For real estate brokers and agents, the daily tasks of business in general can be time consuming, particularly when you consider a steady stream of phone calls, texts and emails as well as overseeing listings and all of the exchanges during a sale.

With so many items going on at once, it is easy to forget something or make a mistake.

Geoffrey Kasselman, an executive managing director at Newmark Knight Frank, says technology should be embraced.

“Nothing is immune from the forces at work,” Kasselmansaid. “Doing nothing is not an option.”

According to MetaProp co-founder and Managing Director Aaron Block, “more new technologists who have a real estate background coming to solve real estate problems.”

There are six key tasks that agents typically do by hand or in person that brokers could automate in 2018 to enable them to devote their time to more important tasks.
The first area is data management.

There are dozens of tools, tips and tricks available to modernize data workflow, including platforms which aim to streamline and manage agents’ workflow, eliminating the need for Excel spreadsheets and streamline communication and the documentation process between multiple parties and clients involved in a deal.

Automating data analysis also can save time. You no longer have to sift through pages of industry stats, market demographics and data to determine industry trends and extract information that will help them make informed decisions. Products from companies like Reonomy, HouseCanary and Real Capital Analytics, which house their own proprietary data and scan thousands of public and private records to stay on top of the latest commercial and residential real estate information, have this data available at your fingertips.

James Dearsley, founder of The Digital Marketing Bureau, noted that data is “the new oil.”

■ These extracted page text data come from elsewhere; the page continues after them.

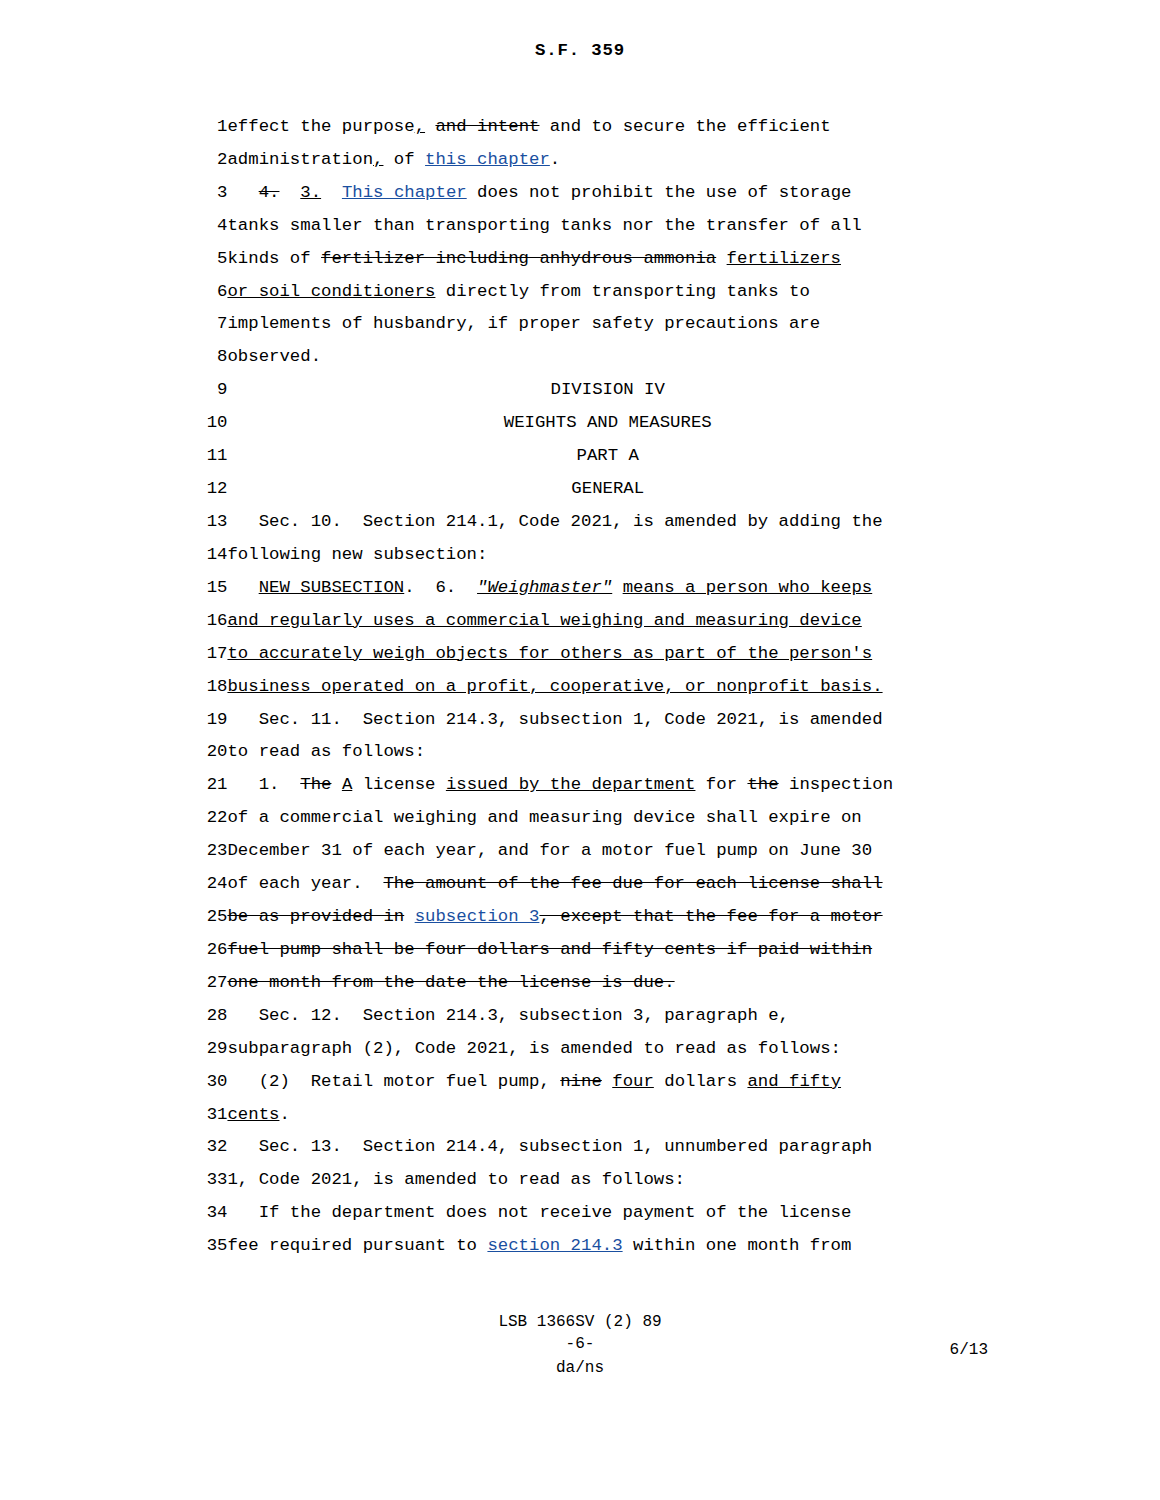S.F. 359
| 1 | effect the purpose , and intent and to secure the efficient |
| 2 | administration , of this chapter . |
| 3 | 4. 3. This chapter does not prohibit the use of storage |
| 4 | tanks smaller than transporting tanks nor the transfer of all |
| 5 | kinds of fertilizer including anhydrous ammonia fertilizers |
| 6 | or soil conditioners directly from transporting tanks to |
| 7 | implements of husbandry, if proper safety precautions are |
| 8 | observed. |
| 9 | DIVISION IV |
| 10 | WEIGHTS AND MEASURES |
| 11 | PART A |
| 12 | GENERAL |
| 13 | Sec. 10. Section 214.1, Code 2021, is amended by adding the |
| 14 | following new subsection: |
| 15 | NEW SUBSECTION . 6. "Weighmaster" means a person who keeps |
| 16 | and regularly uses a commercial weighing and measuring device |
| 17 | to accurately weigh objects for others as part of the person's |
| 18 | business operated on a profit, cooperative, or nonprofit basis. |
| 19 | Sec. 11. Section 214.3, subsection 1, Code 2021, is amended |
| 20 | to read as follows: |
| 21 | 1. The A license issued by the department for the inspection |
| 22 | of a commercial weighing and measuring device shall expire on |
| 23 | December 31 of each year, and for a motor fuel pump on June 30 |
| 24 | of each year. The amount of the fee due for each license shall |
| 25 | be as provided in subsection 3 , except that the fee for a motor |
| 26 | fuel pump shall be four dollars and fifty cents if paid within |
| 27 | one month from the date the license is due. |
| 28 | Sec. 12. Section 214.3, subsection 3, paragraph e, |
| 29 | subparagraph (2), Code 2021, is amended to read as follows: |
| 30 | (2) Retail motor fuel pump, nine four dollars and fifty |
| 31 | cents . |
| 32 | Sec. 13. Section 214.4, subsection 1, unnumbered paragraph |
| 33 | 1, Code 2021, is amended to read as follows: |
| 34 | If the department does not receive payment of the license |
| 35 | fee required pursuant to section 214.3 within one month from |
LSB 1366SV (2) 89
-6-
da/ns
6/13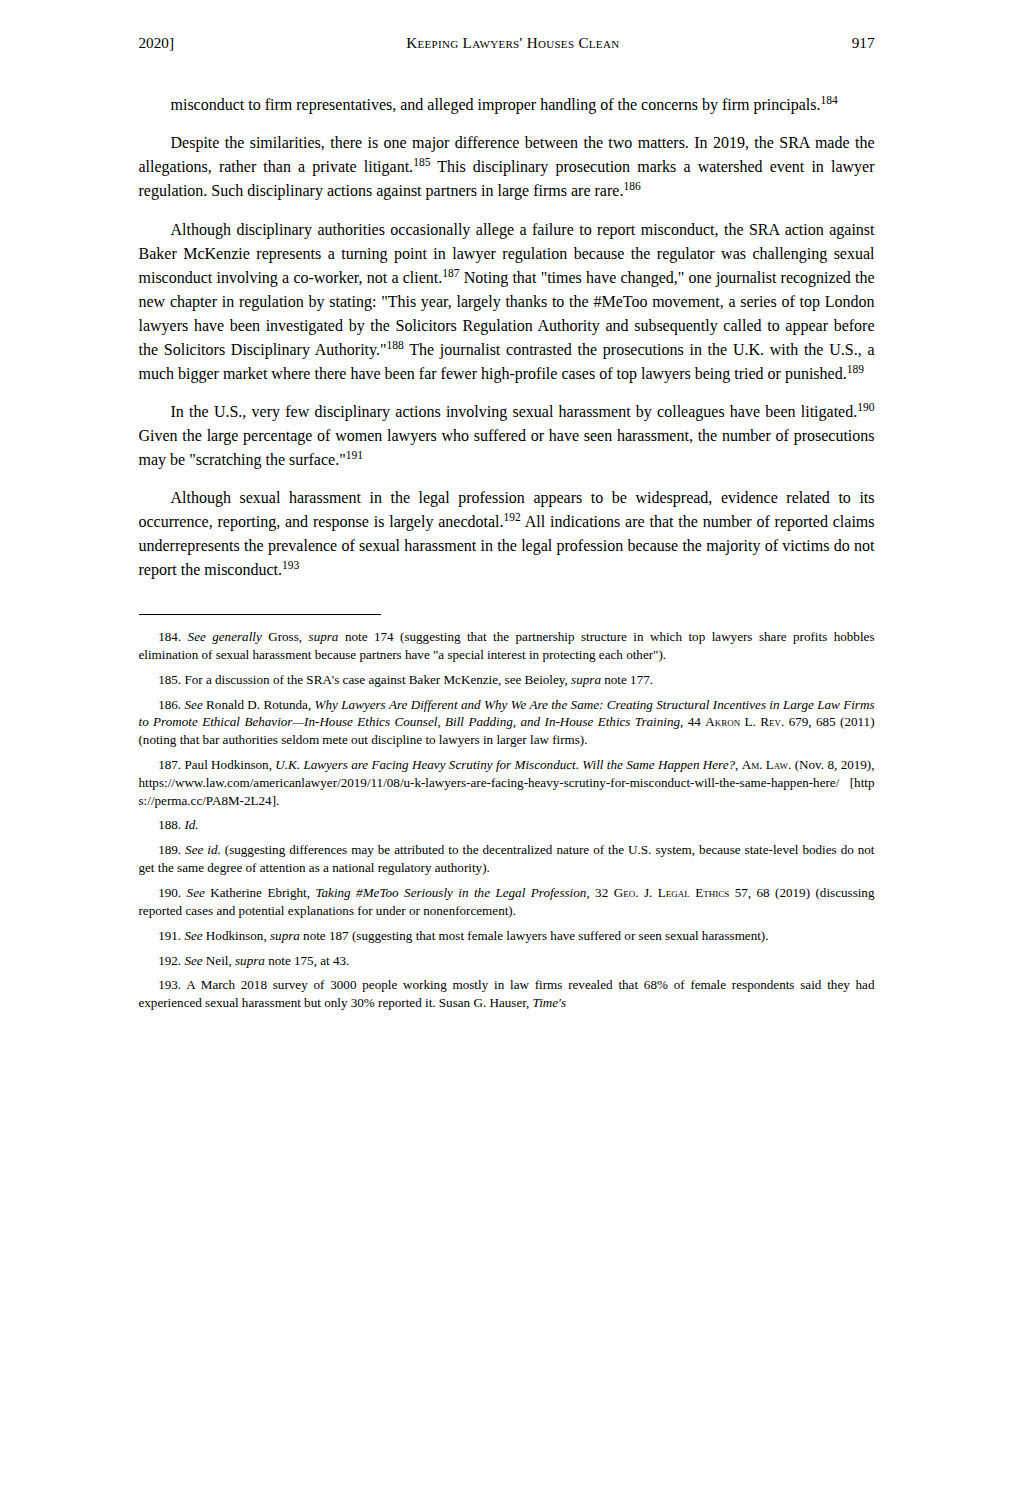2020] Keeping Lawyers' Houses Clean 917
misconduct to firm representatives, and alleged improper handling of the concerns by firm principals.184
Despite the similarities, there is one major difference between the two matters. In 2019, the SRA made the allegations, rather than a private litigant.185 This disciplinary prosecution marks a watershed event in lawyer regulation. Such disciplinary actions against partners in large firms are rare.186
Although disciplinary authorities occasionally allege a failure to report misconduct, the SRA action against Baker McKenzie represents a turning point in lawyer regulation because the regulator was challenging sexual misconduct involving a co-worker, not a client.187 Noting that "times have changed," one journalist recognized the new chapter in regulation by stating: "This year, largely thanks to the #MeToo movement, a series of top London lawyers have been investigated by the Solicitors Regulation Authority and subsequently called to appear before the Solicitors Disciplinary Authority."188 The journalist contrasted the prosecutions in the U.K. with the U.S., a much bigger market where there have been far fewer high-profile cases of top lawyers being tried or punished.189
In the U.S., very few disciplinary actions involving sexual harassment by colleagues have been litigated.190 Given the large percentage of women lawyers who suffered or have seen harassment, the number of prosecutions may be "scratching the surface."191
Although sexual harassment in the legal profession appears to be widespread, evidence related to its occurrence, reporting, and response is largely anecdotal.192 All indications are that the number of reported claims underrepresents the prevalence of sexual harassment in the legal profession because the majority of victims do not report the misconduct.193
184. See generally Gross, supra note 174 (suggesting that the partnership structure in which top lawyers share profits hobbles elimination of sexual harassment because partners have "a special interest in protecting each other").
185. For a discussion of the SRA's case against Baker McKenzie, see Beioley, supra note 177.
186. See Ronald D. Rotunda, Why Lawyers Are Different and Why We Are the Same: Creating Structural Incentives in Large Law Firms to Promote Ethical Behavior—In-House Ethics Counsel, Bill Padding, and In-House Ethics Training, 44 Akron L. Rev. 679, 685 (2011) (noting that bar authorities seldom mete out discipline to lawyers in larger law firms).
187. Paul Hodkinson, U.K. Lawyers are Facing Heavy Scrutiny for Misconduct. Will the Same Happen Here?, Am. Law. (Nov. 8, 2019), https://www.law.com/americanlawyer/2019/11/08/u-k-lawyers-are-facing-heavy-scrutiny-for-misconduct-will-the-same-happen-here/ [https://perma.cc/PA8M-2L24].
188. Id.
189. See id. (suggesting differences may be attributed to the decentralized nature of the U.S. system, because state-level bodies do not get the same degree of attention as a national regulatory authority).
190. See Katherine Ebright, Taking #MeToo Seriously in the Legal Profession, 32 Geo. J. Legal Ethics 57, 68 (2019) (discussing reported cases and potential explanations for under or nonenforcement).
191. See Hodkinson, supra note 187 (suggesting that most female lawyers have suffered or seen sexual harassment).
192. See Neil, supra note 175, at 43.
193. A March 2018 survey of 3000 people working mostly in law firms revealed that 68% of female respondents said they had experienced sexual harassment but only 30% reported it. Susan G. Hauser, Time's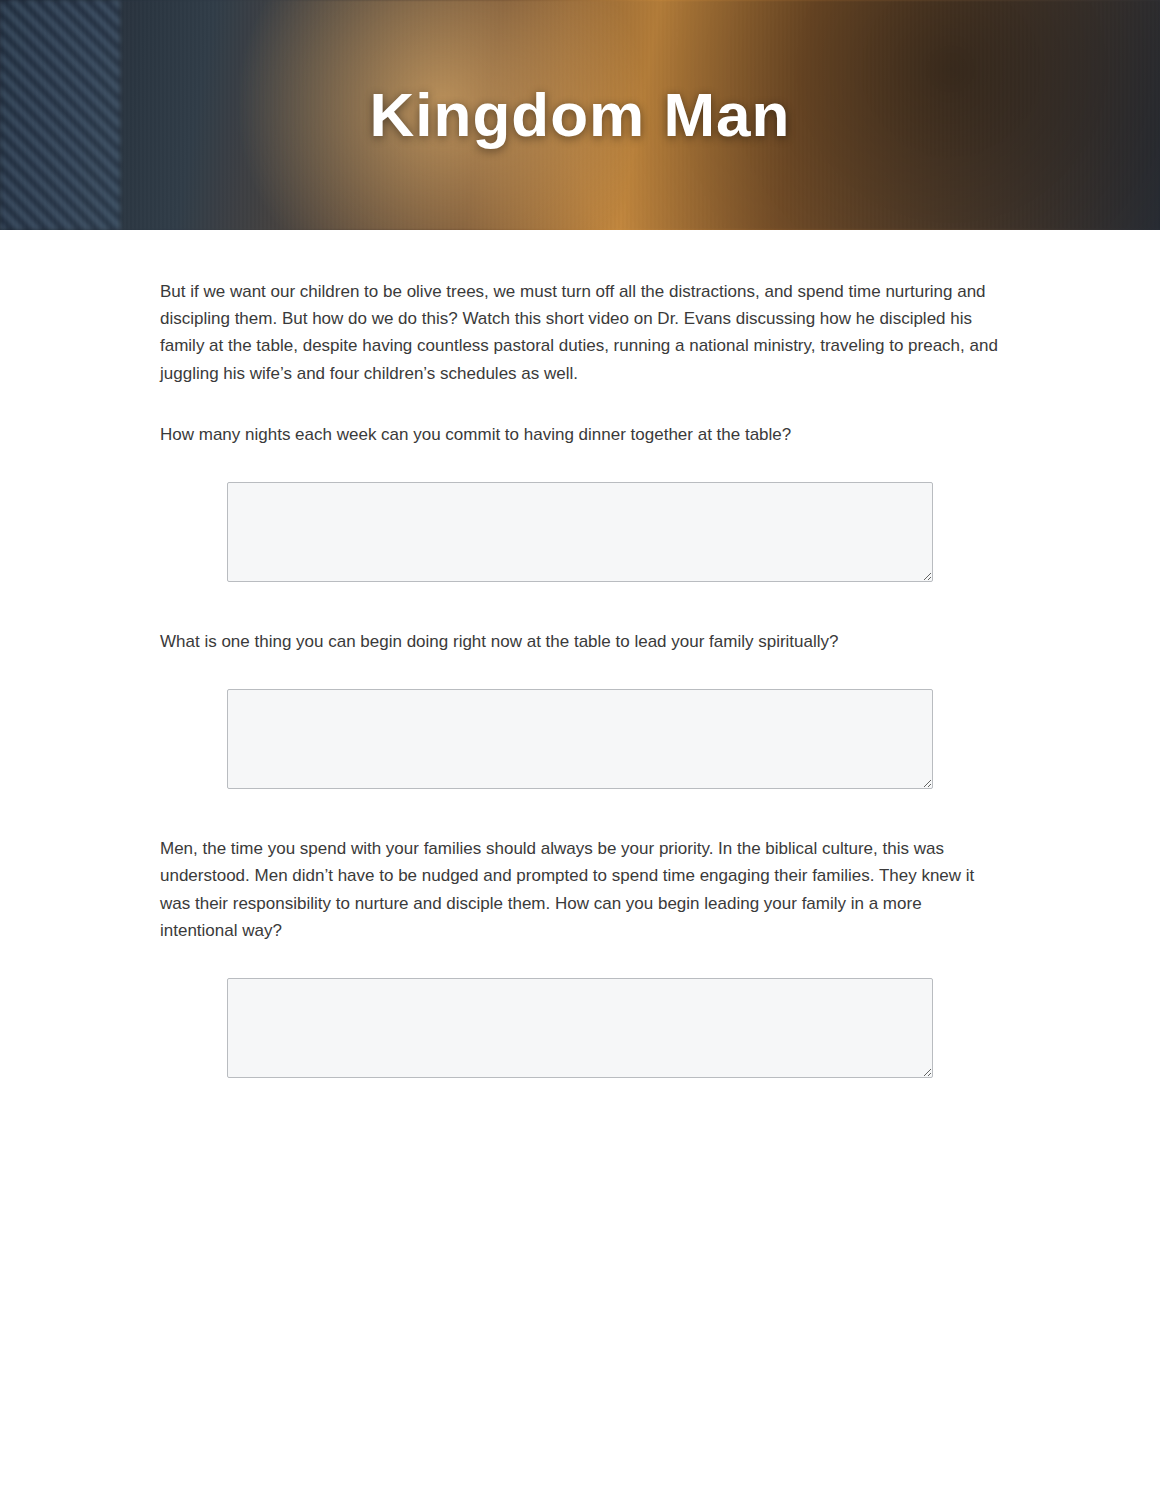Kingdom Man
But if we want our children to be olive trees, we must turn off all the distractions, and spend time nurturing and discipling them. But how do we do this? Watch this short video on Dr. Evans discussing how he discipled his family at the table, despite having countless pastoral duties, running a national ministry, traveling to preach, and juggling his wife’s and four children’s schedules as well.
How many nights each week can you commit to having dinner together at the table?
What is one thing you can begin doing right now at the table to lead your family spiritually?
Men, the time you spend with your families should always be your priority. In the biblical culture, this was understood. Men didn’t have to be nudged and prompted to spend time engaging their families. They knew it was their responsibility to nurture and disciple them. How can you begin leading your family in a more intentional way?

“Equally, this is causing a need for platforms that aggregate the data into a single platform to make lives easier,” he said. “Take companies like Coyote, a company spun out of M7 Real Estate, which struggled to find its own data and CRM platform — so [it built one]. It was so successful that they spun it out into an independent entity as they realized the industry was lacking a suitable software provider for investment managers and property managers.”

Even property showings can benefit from some automation, such as augmented reality and 3D platforms. These transform property showings, in some cases eliminating the need for in-person tours altogether.

Another area that can be impacted by automation is communication. Marketing campaigns can be automated, which can prove extremely beneficial when it comes to sending follow-ups and reminders.

Another way to manage the influx of calls and messages is to utilize artificial intelligence-enabled chatbots to cut down on time spent communicating with people.

Dearsley pointed out that there are companies who are already using chatbots for lead-generation purposes, filtering out leads to only get to the really important ones.

Scheduling may be the one area where automation can have an immediate impact for agents and brokers. Even using smartphone personal assistant applications like Siri or Amazon’s Alexa to keep calendars updated is becoming common as a more efficient method of entering appointments.

“You use more tech on a daily basis than you realize,” Buildout CEO Vishu Ramanathan said.

It can go a step further though. Ramanathan recommends a web tool called Calendly to schedule meetings more easily.

Finally, implementing automation in your marketing efforts can result in efficiency gains.

Technology platforms can automate and optimize marketing listings and lead generation.
Platforms like Chicago-based Buildout aim to do just that. The company customizes marketing materials like flyers, brochures and proposals for real estate professionals by using a company’s blueprints to automatically populate documents and materials.
Social media is also a major factor when it comes to marketing. Brokers can schedule and blast listing info to followers throughout the day without blinking an eye.